Услышав слово "черт" в столь неподходящее время, все двенадцать дочерей, восемь работников, а за ними вслед, вероятно, и семьдесят семь коров вздрогнули. Что произошло со мной? В этот миг я терял самое большое и важное, терял то, чего у меня еще в жизни и не было, – предчувствие, веру, – терял все. Но восемнадцатилетний юноша в течении нескольких секунд вырос на двадцать лет, и вместо слез, вместо румянца стыда или визгливых обличений я спокойно вынул трубку, в которой оставалась еще щепотка табаку, и закурил ее перед фермером. Мы взглянули друг на друга и с минуту простояли молча. Какая минута! Потом сразу, одновременно, мы сделали первый шаг, подошли, наши руки столкнулись и слились в крепком пожатии. Когда же руки наконец расстались фермер заботливо сказал:
– Если вы выйдете сейчас в Алькмар, то поспеете к дневному поезду. Вильгельмина приготовит вам бутерброды с сыром.

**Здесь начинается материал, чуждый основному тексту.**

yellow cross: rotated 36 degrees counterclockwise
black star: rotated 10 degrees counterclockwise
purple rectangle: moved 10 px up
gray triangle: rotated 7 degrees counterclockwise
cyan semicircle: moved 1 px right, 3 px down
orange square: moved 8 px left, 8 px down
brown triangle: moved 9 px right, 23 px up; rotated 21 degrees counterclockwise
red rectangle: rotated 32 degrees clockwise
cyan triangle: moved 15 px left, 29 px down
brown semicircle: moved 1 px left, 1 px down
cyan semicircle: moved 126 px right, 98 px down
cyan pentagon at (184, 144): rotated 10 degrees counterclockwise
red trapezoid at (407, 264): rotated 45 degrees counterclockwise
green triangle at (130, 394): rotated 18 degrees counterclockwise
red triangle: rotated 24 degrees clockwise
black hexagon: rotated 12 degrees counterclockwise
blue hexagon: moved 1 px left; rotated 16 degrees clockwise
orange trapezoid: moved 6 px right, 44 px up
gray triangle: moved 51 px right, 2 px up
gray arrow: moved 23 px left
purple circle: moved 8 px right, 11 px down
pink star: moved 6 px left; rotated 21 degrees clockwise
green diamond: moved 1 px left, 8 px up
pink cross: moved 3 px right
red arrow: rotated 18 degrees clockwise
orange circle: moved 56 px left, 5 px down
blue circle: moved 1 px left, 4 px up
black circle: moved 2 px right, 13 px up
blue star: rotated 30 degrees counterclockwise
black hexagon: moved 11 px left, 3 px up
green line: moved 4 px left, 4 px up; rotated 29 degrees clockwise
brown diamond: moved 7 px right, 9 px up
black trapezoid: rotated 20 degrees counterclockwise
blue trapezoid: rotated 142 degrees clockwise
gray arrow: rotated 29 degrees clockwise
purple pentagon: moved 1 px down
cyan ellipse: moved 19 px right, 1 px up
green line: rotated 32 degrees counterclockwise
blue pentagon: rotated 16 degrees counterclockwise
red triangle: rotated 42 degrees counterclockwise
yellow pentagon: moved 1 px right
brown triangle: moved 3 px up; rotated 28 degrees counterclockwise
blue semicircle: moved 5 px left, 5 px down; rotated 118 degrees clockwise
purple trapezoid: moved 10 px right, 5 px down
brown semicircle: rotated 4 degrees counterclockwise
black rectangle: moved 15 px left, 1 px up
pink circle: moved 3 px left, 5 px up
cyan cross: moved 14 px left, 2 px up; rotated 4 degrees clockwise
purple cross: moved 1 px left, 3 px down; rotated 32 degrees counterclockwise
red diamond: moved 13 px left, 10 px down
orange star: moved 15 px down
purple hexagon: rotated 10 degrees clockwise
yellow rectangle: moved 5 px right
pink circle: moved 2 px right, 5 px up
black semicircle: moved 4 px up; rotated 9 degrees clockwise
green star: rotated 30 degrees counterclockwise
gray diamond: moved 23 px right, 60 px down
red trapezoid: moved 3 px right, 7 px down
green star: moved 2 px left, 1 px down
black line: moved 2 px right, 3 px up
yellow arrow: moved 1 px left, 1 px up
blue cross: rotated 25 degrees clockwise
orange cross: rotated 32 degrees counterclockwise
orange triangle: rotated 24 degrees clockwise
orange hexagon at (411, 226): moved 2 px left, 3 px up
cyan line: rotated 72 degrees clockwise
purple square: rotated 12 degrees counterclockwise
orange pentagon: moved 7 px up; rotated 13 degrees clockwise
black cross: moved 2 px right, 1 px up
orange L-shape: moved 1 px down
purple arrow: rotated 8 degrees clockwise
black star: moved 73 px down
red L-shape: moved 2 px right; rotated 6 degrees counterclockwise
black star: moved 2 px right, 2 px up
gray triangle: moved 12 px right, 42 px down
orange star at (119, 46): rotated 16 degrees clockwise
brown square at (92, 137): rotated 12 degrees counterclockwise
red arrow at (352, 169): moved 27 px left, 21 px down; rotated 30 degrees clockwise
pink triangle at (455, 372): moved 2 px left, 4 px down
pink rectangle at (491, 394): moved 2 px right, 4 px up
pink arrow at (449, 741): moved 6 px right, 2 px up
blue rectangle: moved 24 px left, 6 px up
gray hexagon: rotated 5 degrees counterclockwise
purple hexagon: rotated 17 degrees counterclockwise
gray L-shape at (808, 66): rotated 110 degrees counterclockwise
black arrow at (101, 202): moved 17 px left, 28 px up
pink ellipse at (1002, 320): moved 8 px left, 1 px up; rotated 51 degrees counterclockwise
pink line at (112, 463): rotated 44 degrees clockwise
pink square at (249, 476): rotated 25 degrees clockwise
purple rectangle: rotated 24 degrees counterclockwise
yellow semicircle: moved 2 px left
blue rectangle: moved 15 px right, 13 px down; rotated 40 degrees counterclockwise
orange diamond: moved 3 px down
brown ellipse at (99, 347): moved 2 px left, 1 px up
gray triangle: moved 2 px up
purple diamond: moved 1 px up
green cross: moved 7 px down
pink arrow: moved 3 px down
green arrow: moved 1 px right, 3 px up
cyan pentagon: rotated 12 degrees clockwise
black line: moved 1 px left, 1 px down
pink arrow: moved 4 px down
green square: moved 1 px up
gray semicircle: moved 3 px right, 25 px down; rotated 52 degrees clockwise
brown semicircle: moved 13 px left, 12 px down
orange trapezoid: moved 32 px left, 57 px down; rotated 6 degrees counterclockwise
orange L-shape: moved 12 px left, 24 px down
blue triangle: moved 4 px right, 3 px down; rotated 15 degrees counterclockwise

И со свертком бутербродов, провожаемый до ворот двенадцатью дочерьми ван Броота, я покинул гостеприимный домик. Я унес из него нечто более ценное, чем бутерброды, – трубку с отбитым носом, горькую мудрость, низость, боль.
О, я не вылечился от проклятого зуда! Я думаю, что в распоряжении богинь с поэтическими именами не мальчик-стрелок, а целый улей злобных пчел. Я не ропщу. Но когда мне становится невтерпеж, когда я, вновь и вновь отчаиваясь, хочу проверить, где же она, – из сонетов Петрарки и из похабных картинок, – неужели вот в этой, лежащей навзничь и уже готовой завести беседу о молоке и сентах, когда я слишком многого хочу, рука моя нащупывает в кармане обломок трубки.
Я припадаю к ней, отравленный двойной слюной старческого сластолюбия и юношеского отчаяния, вспоминаю богомольных коров и нидерландские флорины, вспоминаю отца и дочь – и больше ничего не хочу.